» **TASK DETAILS**
In the material below, list every line carrying the string "cases".

» **SOURCE INFORMATION**
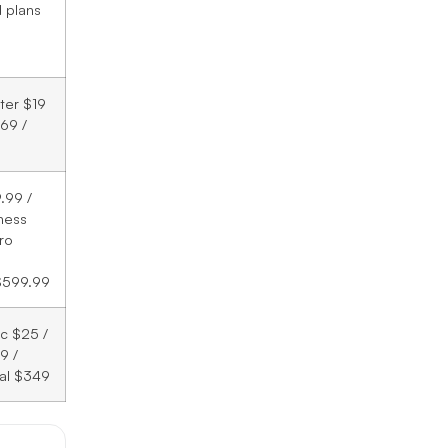
d plans
rter $19
69 /
.99 /
ness
ro
$599.99
ic $25 /
9 /
al $349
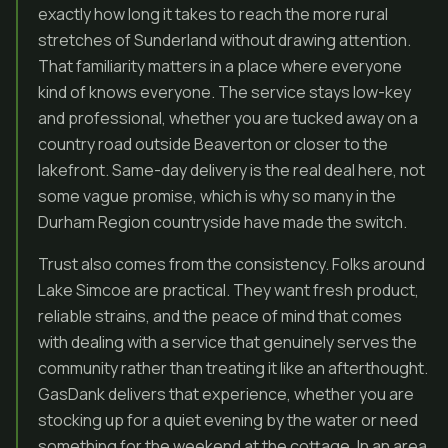
exactly how long it takes to reach the more rural
stretches of Sunderland without drawing attention.
That familiarity matters in a place where everyone
kind of knows everyone. The service stays low-key
and professional, whether you are tucked away on a
country road outside Beaverton or closer to the
lakefront. Same-day delivery is the real deal here, not
some vague promise, which is why so many in the
Durham Region countryside have made the switch.
Trust also comes from the consistency. Folks around
Lake Simcoe are practical. They want fresh product,
reliable strains, and the peace of mind that comes
with dealing with a service that genuinely serves the
community rather than treating it like an afterthought.
GasDank delivers that experience, whether you are
stocking up for a quiet evening by the water or need
something for the weekend at the cottage. In an area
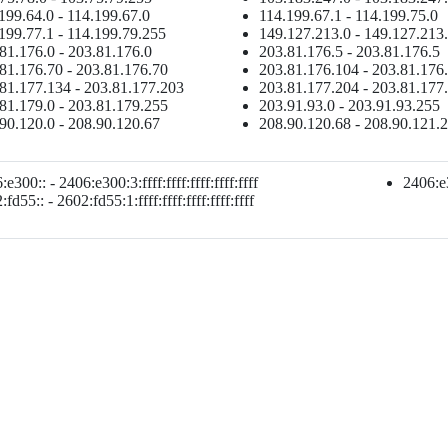
199.64.0 - 114.199.67.0
114.199.67.1 - 114.199.75.0
199.77.1 - 114.199.79.255
149.127.213.0 - 149.127.213
81.176.0 - 203.81.176.0
203.81.176.5 - 203.81.176.5
81.176.70 - 203.81.176.70
203.81.176.104 - 203.81.176
81.177.134 - 203.81.177.203
203.81.177.204 - 203.81.177
81.179.0 - 203.81.179.255
203.91.93.0 - 203.91.93.255
90.120.0 - 208.90.120.67
208.90.120.68 - 208.90.121.
e300:: - 2406:e300:3:ffff:ffff:ffff:ffff:ffff
2406:e3
fd55:: - 2602:fd55:1:ffff:ffff:ffff:ffff:ffff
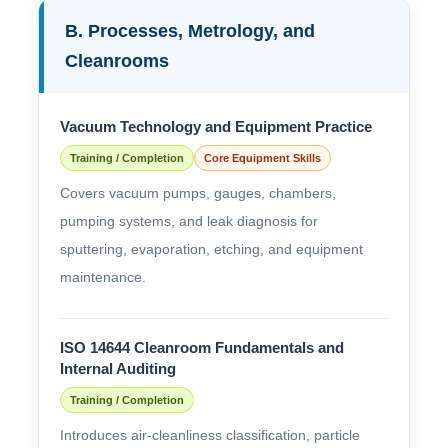
B. Processes, Metrology, and
Cleanrooms
Vacuum Technology and Equipment Practice
Training / Completion
Core Equipment Skills
Covers vacuum pumps, gauges, chambers,
pumping systems, and leak diagnosis for
sputtering, evaporation, etching, and equipment
maintenance.
ISO 14644 Cleanroom Fundamentals and
Internal Auditing
Training / Completion
Introduces air-cleanliness classification, particle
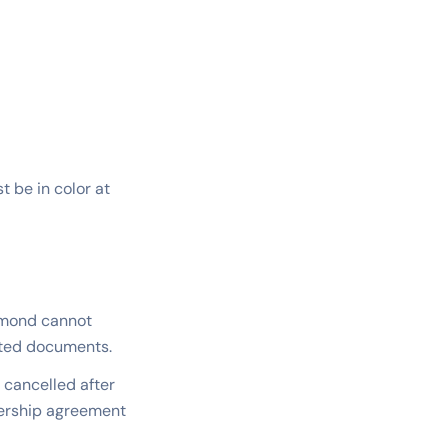
 be in color at
eamond cannot
tted documents.
s cancelled after
ership agreement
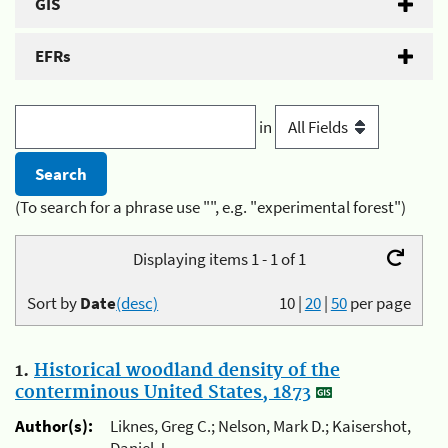
GIS
EFRs
in
(To search for a phrase use "", e.g. "experimental forest")
Displaying items 1 - 1 of 1
Sort by
Date
(desc)
10
|
20
|
50
per page
1.
Historical woodland density of the
conterminous United States, 1873
Author(s):
Liknes, Greg C.; Nelson, Mark D.; Kaisershot,
Daniel J.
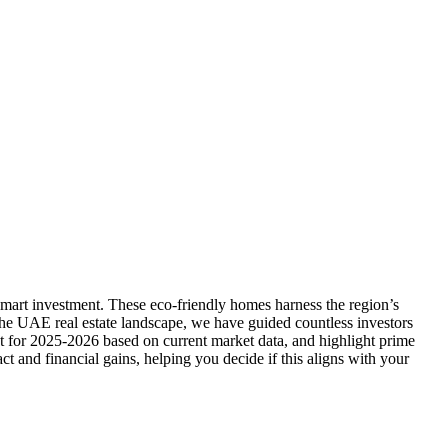
smart investment. These eco-friendly homes harness the region’s
 the UAE real estate landscape, we have guided countless investors
nt for 2025-2026 based on current market data, and highlight prime
t and financial gains, helping you decide if this aligns with your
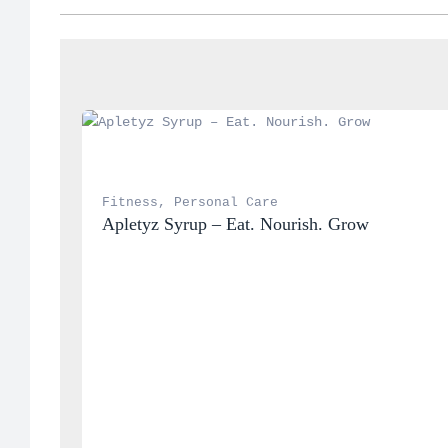
Fitness
, 
Personal Care
Apletyz Syrup – Eat. Nourish. Grow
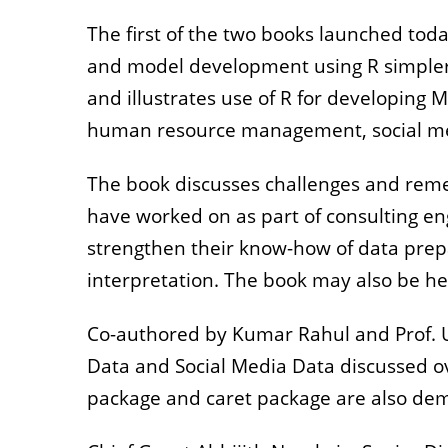
The first of the two books launched toda
and model development using R simpler f
and illustrates use of R for developing
human resource management, social me
The book discusses challenges and remed
have worked on as part of consulting en
strengthen their know-how of data prep
interpretation. The book may also be help
Co-authored by Kumar Rahul and Prof. U
Data and Social Media Data discussed o
package and caret package are also dem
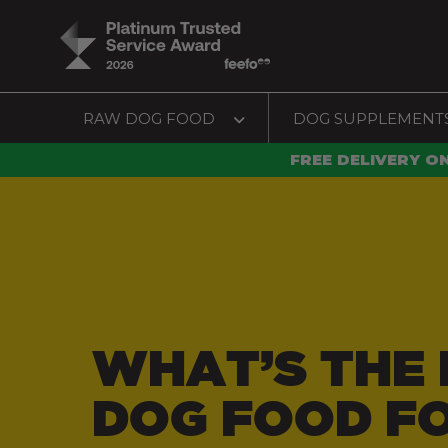
RAW DOG FOOD
DOG SUPPLEMENT
FREE DELIVERY O
WHAT’S THE 
DOG FOOD F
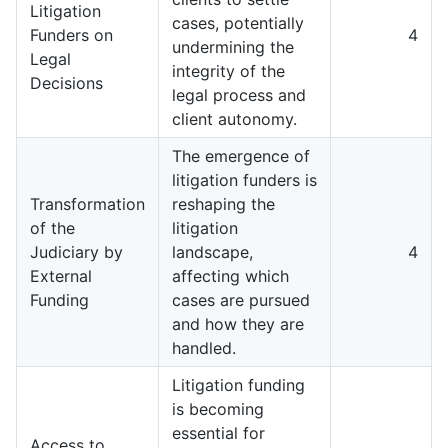
Litigation
cases, potentially
Funders on
4
undermining the
Legal
integrity of the
Decisions
legal process and
client autonomy.
The emergence of
litigation funders is
Transformation
reshaping the
of the
litigation
Judiciary by
landscape,
4
External
affecting which
Funding
cases are pursued
and how they are
handled.
Litigation funding
is becoming
essential for
Access to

» **ANSWER**
cases, potentially
cases are pursued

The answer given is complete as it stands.